Perhaps Dahmer is Borderline PD? Abandonment issues? With psychopathic traits? It was obvious he didn't display remorse when he was in court and such.

I said earlier in this thread, I didn't realise how manipulative I was into I got told. It can be anything from making a girl jealous to get the desired emotion to make you feel better to trying to control co-workers to leave work early and such. But yes, I'm guilty of manipulation. I don't think manipulation is all that bad. You need team leaders to manipulate others into working hard, right? I have manipulated people but I consider it harmless. Nobody really gets hurt from it..

I do believe "charms" and "charisma" shouldn't be a psychopathic trait. To me, it's just a case of someone watched someone how to do it and so they mimiced it. It is in no way natural I imagine.

I think the hare test is 30/40 to be diagnosed in the USA and in the UK it's 25/40 :tongue:
Reply 48
I'll be honest though, I'm not particularly looking for a relationship either. Girlfriends have dumped me in the past because "I didn't seem bothered" and when I came to work, my co-workers were surprised that I was seemingly not bothered at all. I do find women attractive obviously and I have had crushes but I find when I'm in a relationship, I don't really care? o.0
Reply 49
Original post by ilikedesiwomen
Asperger's?



Do people on TSR really know what Asperger's and Autism really are :question:


As someone with Autism, we usually don't lack empathy but have different ways of showing it/not.


Anyway to OP, might want to pop to your GP if you're really concerned but it might just be you find it hard to express that 1 emotion, as you've said you're fine with everything else, try to relax.
We're sometimes too quick to jump and give names to mental issues people have. Labeling, stereotyping and categorizing. Never the less I have Alexithymia and in some ways (mostly regarding the lack of empathy) it sounds similar to you situation, so you might want to look into it. A google search on it should give you some facts. I believe there are varying degrees by which it can effect you, so maybe what's happening is actually combination of psychological factors rather than one thing you can pin point. Or it could be something completely different.

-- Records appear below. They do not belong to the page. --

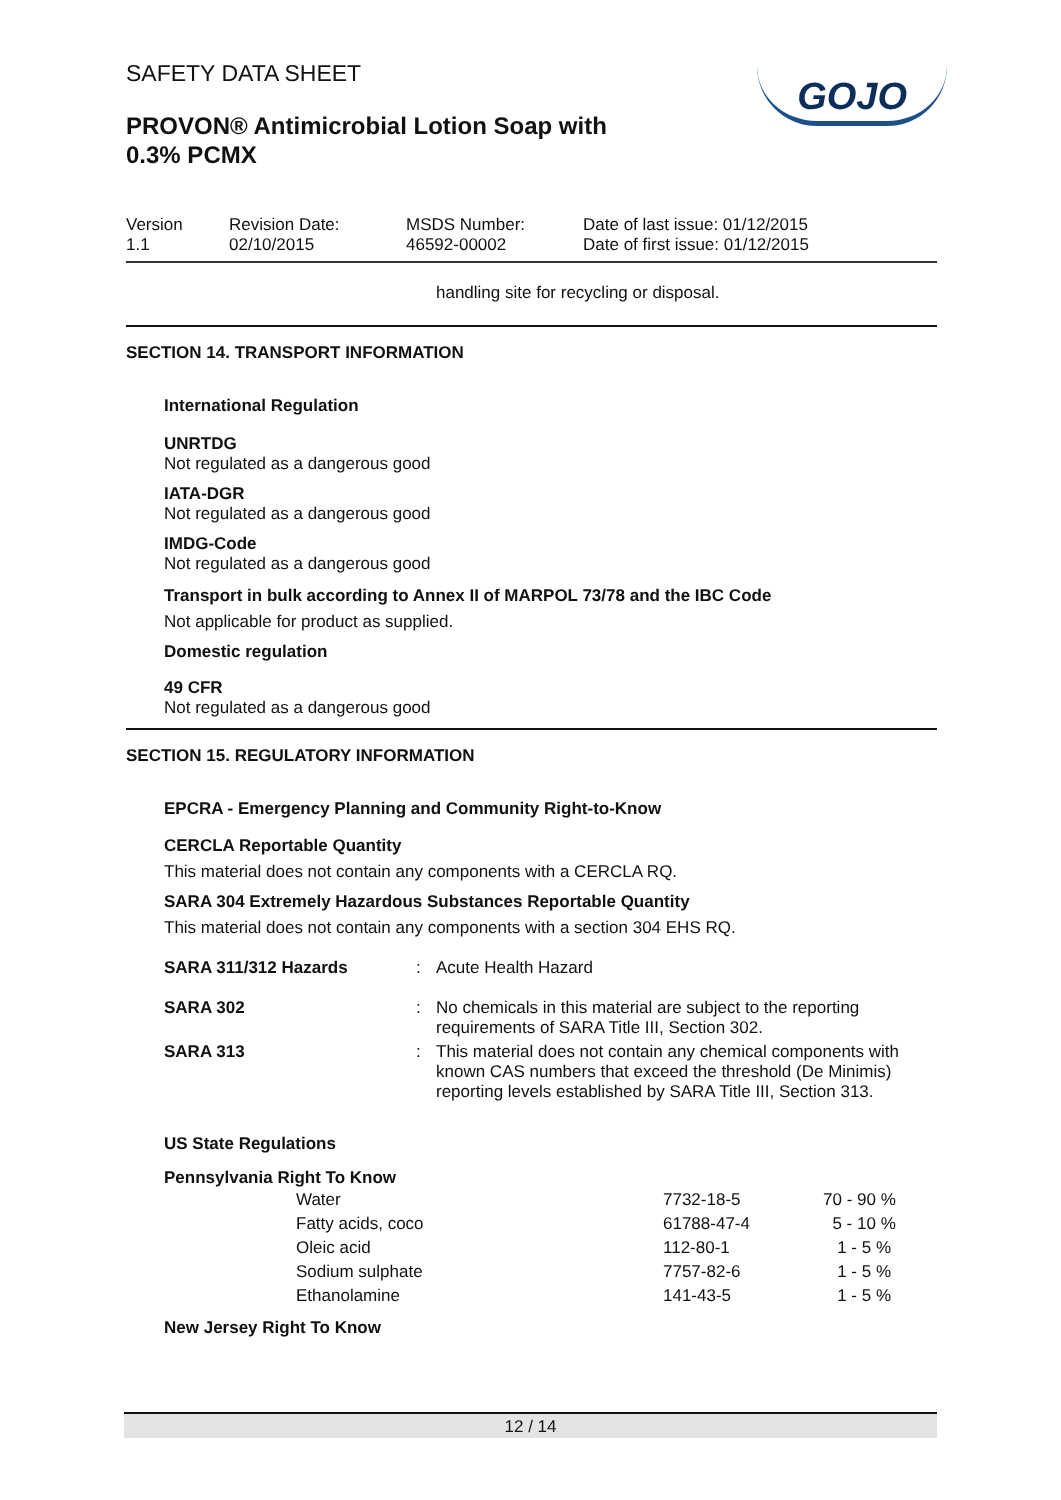SAFETY DATA SHEET
PROVON® Antimicrobial Lotion Soap with
0.3% PCMX
GOJO
Version
1.1
Revision Date:
02/10/2015
MSDS Number:
46592-00002
Date of last issue: 01/12/2015
Date of first issue: 01/12/2015
handling site for recycling or disposal.
SECTION 14. TRANSPORT INFORMATION
International Regulation
UNRTDG
Not regulated as a dangerous good
IATA-DGR
Not regulated as a dangerous good
IMDG-Code
Not regulated as a dangerous good
Transport in bulk according to Annex II of MARPOL 73/78 and the IBC Code
Not applicable for product as supplied.
Domestic regulation
49 CFR
Not regulated as a dangerous good
SECTION 15. REGULATORY INFORMATION
EPCRA - Emergency Planning and Community Right-to-Know
CERCLA Reportable Quantity
This material does not contain any components with a CERCLA RQ.
SARA 304 Extremely Hazardous Substances Reportable Quantity
This material does not contain any components with a section 304 EHS RQ.
| SARA 311/312 Hazards | : | Acute Health Hazard |
| SARA 302 | : | No chemicals in this material are subject to the reporting requirements of SARA Title III, Section 302. |
| SARA 313 | : | This material does not contain any chemical components with known CAS numbers that exceed the threshold (De Minimis) reporting levels established by SARA Title III, Section 313. |
US State Regulations
Pennsylvania Right To Know
| Water | 7732-18-5 | 70 - 90 % |
| Fatty acids, coco | 61788-47-4 | 5 - 10 % |
| Oleic acid | 112-80-1 | 1 - 5 % |
| Sodium sulphate | 7757-82-6 | 1 - 5 % |
| Ethanolamine | 141-43-5 | 1 - 5 % |
New Jersey Right To Know
12 / 14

All I can say is that over time I've learnt to deal with it by observing the behavior of others and associating feelings to that particular behavior in the corresponding situation. This has gradually started to make me feel a little better and also helped me to act a little more 'sensitive' to others. Being able to talk about it as a difficulty has helped a bit, makes those concerned a little more understanding (more empathetic towards MY situation - ironic).

If you're really concerned with this then obviously you're going to have to see a professional, get some peace of mind and maybe a plan of action. Good luck.